Jouw doel - Haal de tekst over loonbeperking en ondernemerswinsten volledig en letterlijk uit de pagina.

Te lezen tekst -

Voor de beoordeling van wat economisch mogelijk is aan maatregelen tegen de arbeiders heeft de regering niet op het rapport van het CBS gewacht. De beperking van de lonen en de 20 % huurverhoging is reeds aangekondigd, terwijl belastingverhoging niet zal uitblijven. Dagelijks kan men in de bladen lange rijen van winstcijfers der ondernemingen vinden. Het jaar 1964 was een topjaar voor de bourgeoisie. Het jaar 1965 zal het vorige nog overtreffen. Een enkel voorbeeld?
“Unilever vergroot winst eerste kwartaal met 22 procent.” (Volkskrant 13 mei jl.)

Wat willen de ondernemers?

De ondernemers willen een vrijere loonpolitiek. Zij willen meerjarige contracten (zoals bij Philips werd afgesloten) en zij willen alle principiële – structurele – wijzigingen in de bezitsverhoudingen voorkomen.

Recordfragmenten -

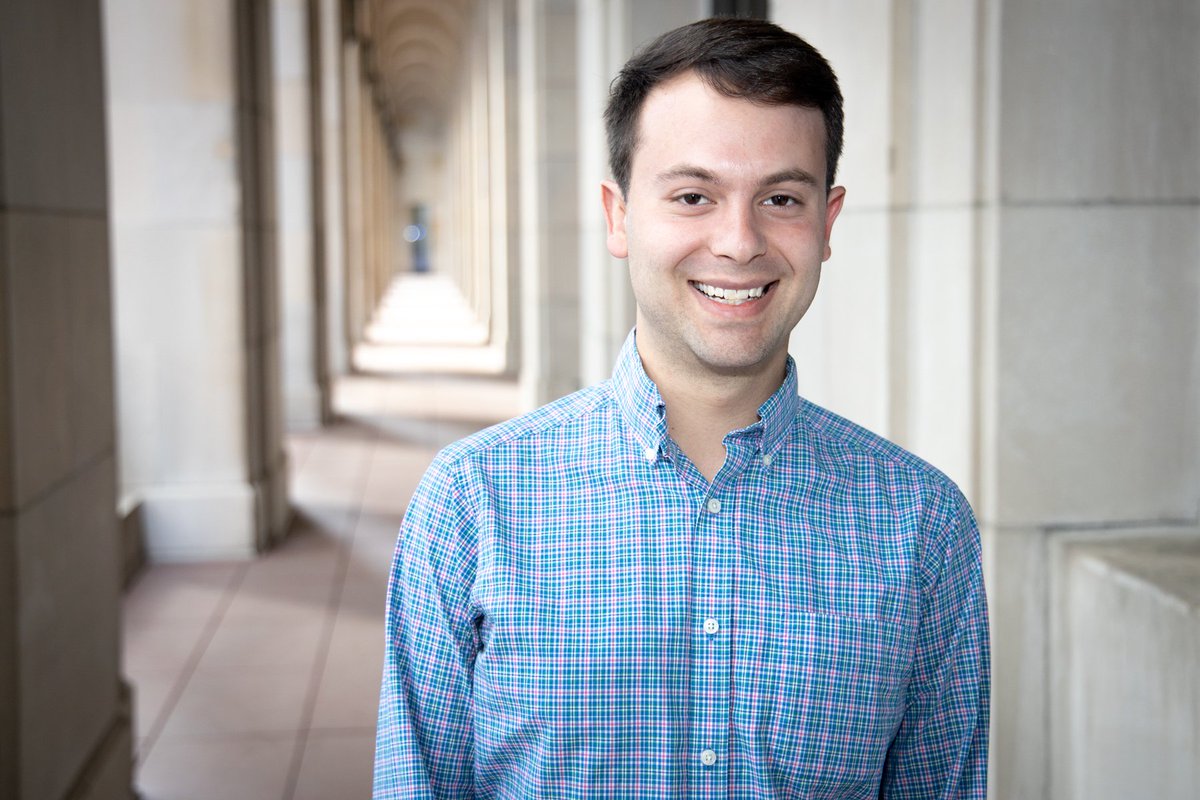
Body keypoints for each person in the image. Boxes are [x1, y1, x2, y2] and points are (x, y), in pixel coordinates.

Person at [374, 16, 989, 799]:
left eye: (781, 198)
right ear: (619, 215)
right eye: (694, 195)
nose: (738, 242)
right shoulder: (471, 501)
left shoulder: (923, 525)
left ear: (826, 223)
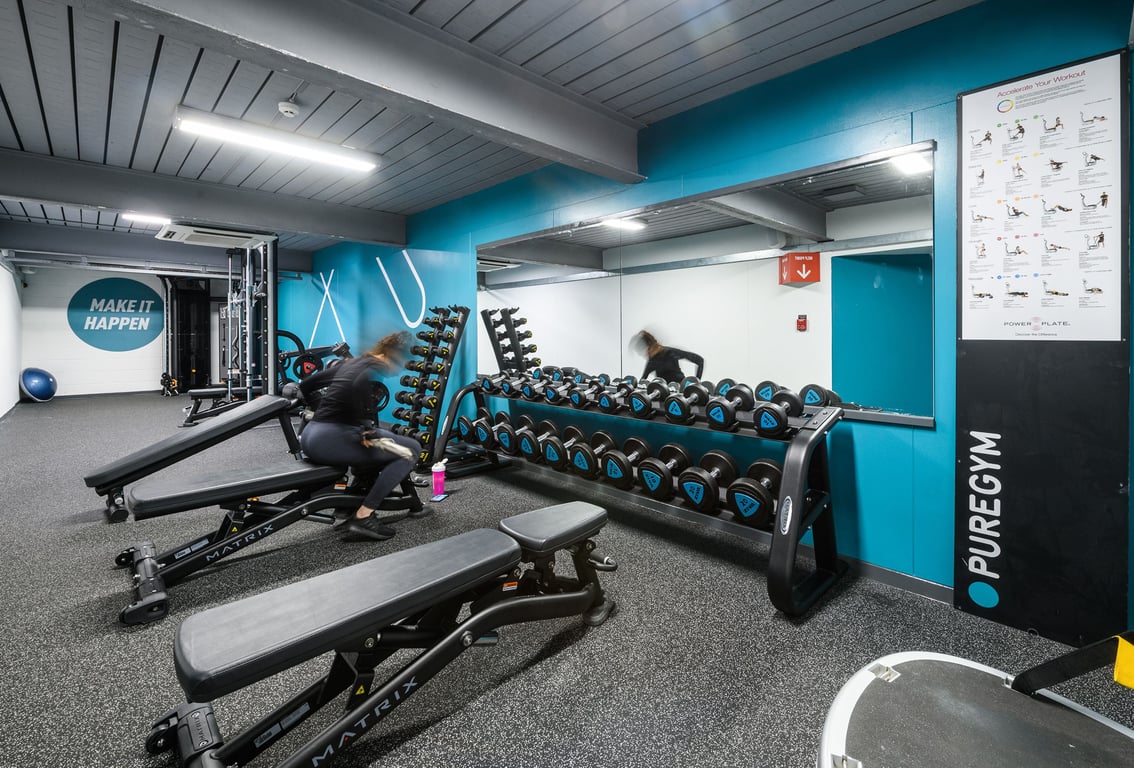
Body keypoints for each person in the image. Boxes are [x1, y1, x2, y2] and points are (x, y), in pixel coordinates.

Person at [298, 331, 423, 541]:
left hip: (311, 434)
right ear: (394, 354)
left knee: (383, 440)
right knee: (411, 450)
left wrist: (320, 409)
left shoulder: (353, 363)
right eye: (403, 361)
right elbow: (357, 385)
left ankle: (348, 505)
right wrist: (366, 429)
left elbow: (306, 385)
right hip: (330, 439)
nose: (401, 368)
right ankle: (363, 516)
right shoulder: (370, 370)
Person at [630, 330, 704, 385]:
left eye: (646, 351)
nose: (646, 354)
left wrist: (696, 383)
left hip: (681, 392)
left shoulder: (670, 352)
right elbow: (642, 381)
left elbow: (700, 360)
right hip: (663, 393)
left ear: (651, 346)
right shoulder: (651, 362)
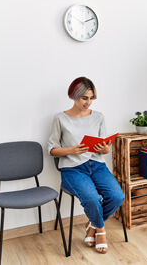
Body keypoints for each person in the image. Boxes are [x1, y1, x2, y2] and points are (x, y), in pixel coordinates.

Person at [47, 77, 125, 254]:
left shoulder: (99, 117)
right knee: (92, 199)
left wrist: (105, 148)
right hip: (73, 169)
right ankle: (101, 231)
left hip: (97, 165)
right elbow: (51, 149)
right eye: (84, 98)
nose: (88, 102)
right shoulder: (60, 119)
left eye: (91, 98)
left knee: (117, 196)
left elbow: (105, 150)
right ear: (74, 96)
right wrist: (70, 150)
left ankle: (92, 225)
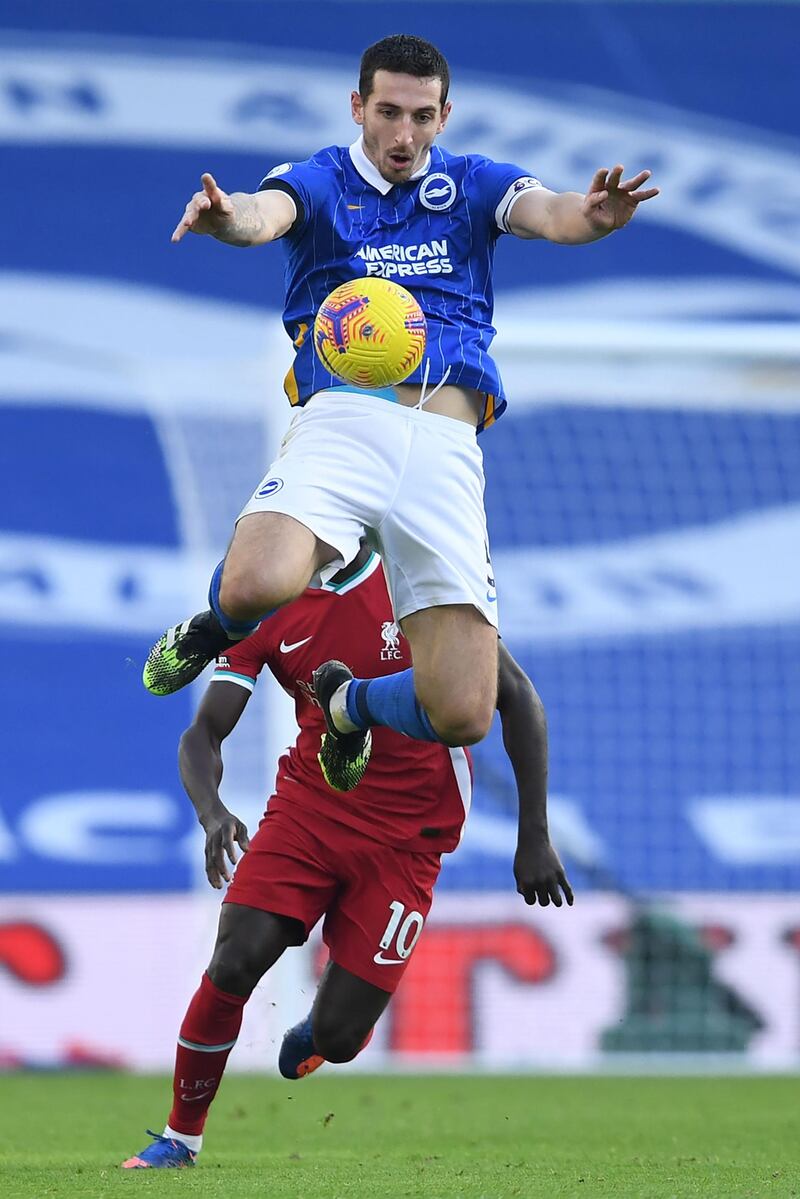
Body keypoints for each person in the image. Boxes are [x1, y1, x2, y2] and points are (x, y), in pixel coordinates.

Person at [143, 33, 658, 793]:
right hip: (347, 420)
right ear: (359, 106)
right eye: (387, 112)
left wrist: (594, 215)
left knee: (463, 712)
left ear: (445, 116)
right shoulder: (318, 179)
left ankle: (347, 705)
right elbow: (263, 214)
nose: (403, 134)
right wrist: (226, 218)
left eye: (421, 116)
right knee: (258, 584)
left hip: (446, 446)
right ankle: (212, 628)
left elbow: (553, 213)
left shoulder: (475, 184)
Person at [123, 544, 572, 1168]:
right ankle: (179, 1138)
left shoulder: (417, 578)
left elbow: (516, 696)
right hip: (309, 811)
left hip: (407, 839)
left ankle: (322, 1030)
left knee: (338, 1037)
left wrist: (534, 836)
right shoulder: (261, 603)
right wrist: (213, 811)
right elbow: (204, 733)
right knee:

Antwoord -
Voor de beoordeling van wat economisch mogelijk is aan maatregelen tegen de arbeiders heeft de regering niet op het rapport van het CBS gewacht. De beperking van de lonen en de 20 % huurverhoging is reeds aangekondigd, terwijl belastingverhoging niet zal uitblijven. Dagelijks kan men in de bladen lange rijen van winstcijfers der ondernemingen vinden. Het jaar 1964 was een topjaar voor de bourgeoisie. Het jaar 1965 zal het vorige nog overtreffen. Een enkel voorbeeld?
“Unilever vergroot winst eerste kwartaal met 22 procent.” (Volkskrant 13 mei jl.)

Wat willen de ondernemers?

De ondernemers willen een vrijere loonpolitiek. Zij willen meerjarige contracten (zoals bij Philips werd afgesloten) en zij willen alle principiële – structurele – wijzigingen in de bezitsverhoudingen voorkomen.